Are APS school board members accountable as role models?

As a school board member, Analee Maestas is one of the senior-most role models in the entire APS.

As a role model, she must follow one or the other of only two paths;
1. show students what it looks like to do the right thing; or
2. show students what it looks like to accept responsibility for having failed to do the right thing.

If we really want students to grow into adults who embrace character and courage and honor, someone has to show them what they look like.

Teachers have to show students what character and courage and honor look like; principals have to show teachers, senior administrators have to show principals, the superintendent has to show the senior administrators and,
the school board has to show the superintendent.

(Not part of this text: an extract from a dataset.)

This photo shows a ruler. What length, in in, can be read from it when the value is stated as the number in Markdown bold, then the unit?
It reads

If Maestas will not hold herself accountable as a role model,
how can she be expected to participate in the hiring of a superintendent who will?

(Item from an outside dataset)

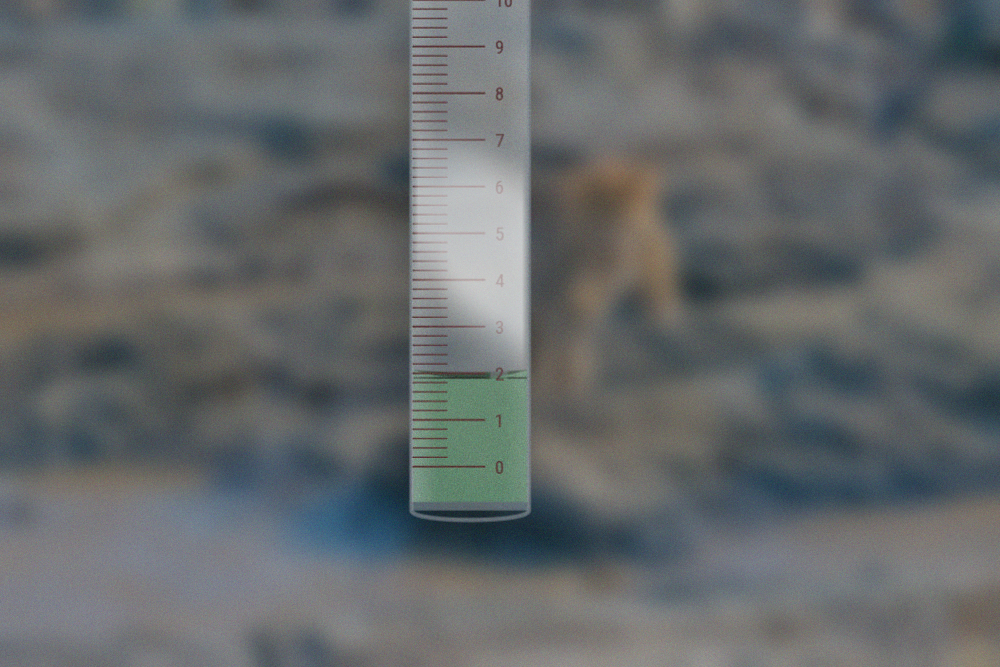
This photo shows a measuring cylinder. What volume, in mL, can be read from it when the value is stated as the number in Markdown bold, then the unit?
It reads **1.9** mL
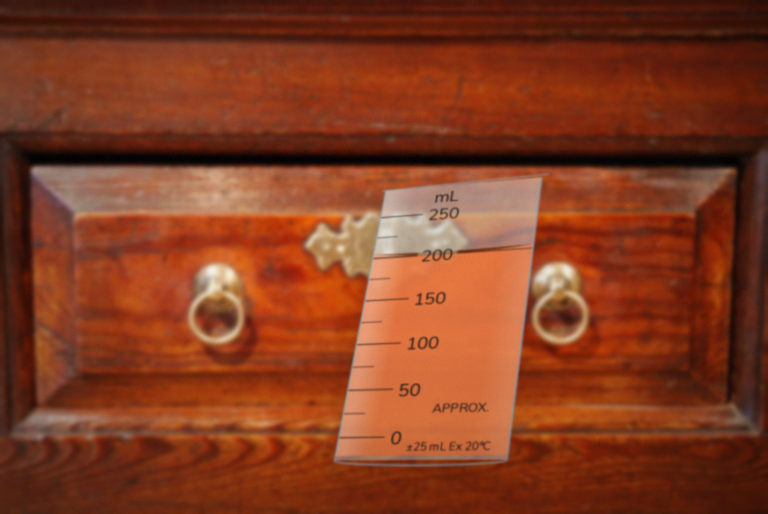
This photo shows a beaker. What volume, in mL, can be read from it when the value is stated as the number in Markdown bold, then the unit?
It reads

Are superintendents accountable as role models?
Should they be; should any of them be?

Nobody in the leadership of the APS will admit to honest to God accountability as a role model of student standards of conduct. If that isn’t proof that they aren’t, what is? There is no such thing as inconspicuous role modeling; the concept is oxymoronic.

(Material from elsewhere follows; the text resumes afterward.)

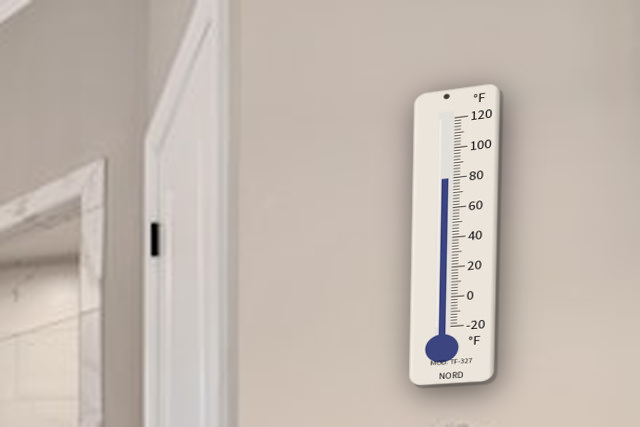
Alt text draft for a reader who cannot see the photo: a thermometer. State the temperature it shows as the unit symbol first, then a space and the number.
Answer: °F 80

Are they accountable to the same standards of conduct that they establish and enforce upon students or are they not?  Are the leadership of the APS actually, honestly accountable to any standards of conduct at all?

They are not.

There is an ethics, standards and accountability crisis in the leadership of the APS.

The simple proof of the allegation is their inability to prove that there isn't that crisis. If they are honestly accountable to meaningful standards of conduct and competence, they could show you their ethics and standards, and they could show you the mechanism by which they can be held accountable to those standards, even against their will.

They truth is, they aren't really accountable even to the law.
They spend hundreds and hundreds of thousands of dollars every year on whatever litigation and legal weaselry they need, in order to "admit no guilt" in settlements of complaints made against them.

If Kent Walz and the Albuquerque Journal weren’t in cahoots in the cover up of the scandal, they would investigate and report upon executive and administrative ethics, standards and accountability in the APS.  The would prove that there isn’t that crisis and that they are not covering it up.

That they won't, is prima facie proof that they are.

That the leadership of the APS actually were accountable to meaningful ethics and standards would be newsworthy;
as newsworthy as the fact that they are not.